Not a single screenshot on the page

Where's the code? The NPM page says it is MIT licensed but I do not see any links to a source repo.

I think most people would be wary of running random npm modules to which they will be giving database credentials and passing through their actual data.

I'd like to know what it looks like before investing my time in using a GUI tool.

Neat idea on paper though!

You can find screenshots here: https://dev.to/9zemian5/tired-of-writing-sql-just-to-explore... (might be outdated, didn't test the tool)

On my part, I would like to see sqlite support and screenshots on the mainpage, also not a big fan of running an unknown command on my data.

Since you run locally, any value of having the frontend loaded from a website instead of just opening it in localhost ?
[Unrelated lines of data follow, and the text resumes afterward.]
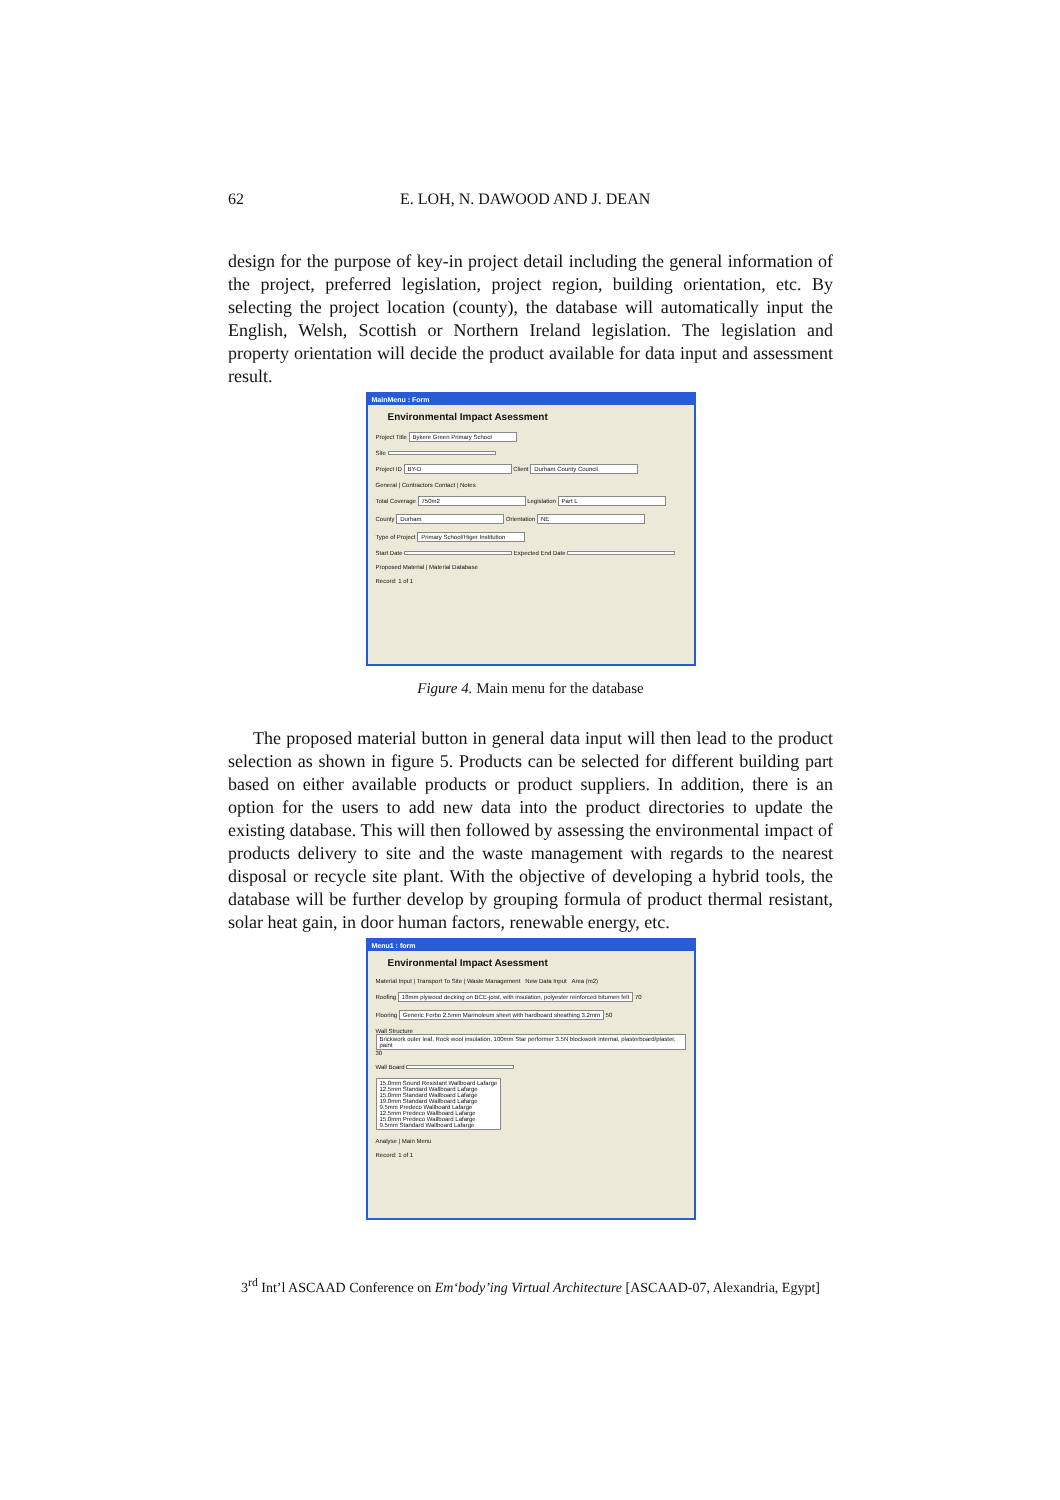62 E. LOH, N. DAWOOD AND J. DEAN
design for the purpose of key-in project detail including the general information of the project, preferred legislation, project region, building orientation, etc. By selecting the project location (county), the database will automatically input the English, Welsh, Scottish or Northern Ireland legislation. The legislation and property orientation will decide the product available for data input and assessment result.
MainMenu : Form
Environmental Impact Asessment
Project Title Bykere Green Primary School
Site
Project ID BY-D Client Durham County Council
General | Contractors Contact | Notes
Total Coverage 750m2 Legislation Part L
County Durham Orientation NE
Type of Project Primary School/Higer Institution
Start Date Expected End Date
Proposed Material | Material Database
Record: 1 of 1
Figure 4. Main menu for the database
The proposed material button in general data input will then lead to the product selection as shown in figure 5. Products can be selected for different building part based on either available products or product suppliers. In addition, there is an option for the users to add new data into the product directories to update the existing database. This will then followed by assessing the environmental impact of products delivery to site and the waste management with regards to the nearest disposal or recycle site plant. With the objective of developing a hybrid tools, the database will be further develop by grouping formula of product thermal resistant, solar heat gain, in door human factors, renewable energy, etc.
Menu1 : form
Environmental Impact Asessment
Material Input | Transport To Site | Waste Management New Data Input Area (m2)
Roofing 18mm plywood decking on BCE-joist, with insulation, polyester reinforced bitumen felt 70
Flooring Generic Forbo 2.5mm Marmoleum sheet with hardboard sheathing 3.2mm 50
Wall Structure Brickwork outer leaf, Rock wool insulation, 100mm Star performer 3.5N blockwork internal, plasterboard/plaster, paint 30
Wall Board
15.0mm Sound Resistant Wallboard Lafarge
12.5mm Standard Wallboard Lafarge
15.0mm Standard Wallboard Lafarge
19.0mm Standard Wallboard Lafarge
9.5mm Predeco Wallboard Lafarge
12.5mm Predeco Wallboard Lafarge
15.0mm Predeco Wallboard Lafarge
9.5mm Standard Wallboard Lafarge
Analyse | Main Menu
Record: 1 of 1
3<sup>rd</sup> Int’l ASCAAD Conference on Em‘body’ing Virtual Architecture [ASCAAD-07, Alexandria, Egypt]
Sounds very nice but doesn't seem to support Node v22 :/

``` Error [ERR_REQUIRE_ESM]: require() of ES Module /Users/cupid/.bun/install/global/node_modules/yargs/index.mjs not supported. ```

Is there a GitHub or similar where issues can be reported?

nice work + cool name, congrats!
Saving this; may prove its utility in enterprise BU analysis.
So this uses the local cli tool to allow your hosted code to connect to the db? Sounds a bit sketchy to me
(comment deleted)
Hi guys, thanks for all the feedback.

After reading all the comments, I can see there are two big issues here:

- The code is not open-sourced, and some people don't trust running it locally

- The landing page does not clearly show/explain what DataRamen is and how it works

I should've seen it coming. I will take the following actions to tackle these problems:

1) Open-source the CLI code. There are no super sophisticated algorithms behind it, so no need to keep it private.

2) Improve the landing page with screens and videos to showcase its features.

In addition to this, I will keep working on new features. I saw multiple comments mentioning SQLite support. Since it is possible to run SQLite directly in the browser, I might as well use it as a live demo where you can try the tool with a dummy DB without installing it locally (can't promise it, I have to see the feasibility of this project).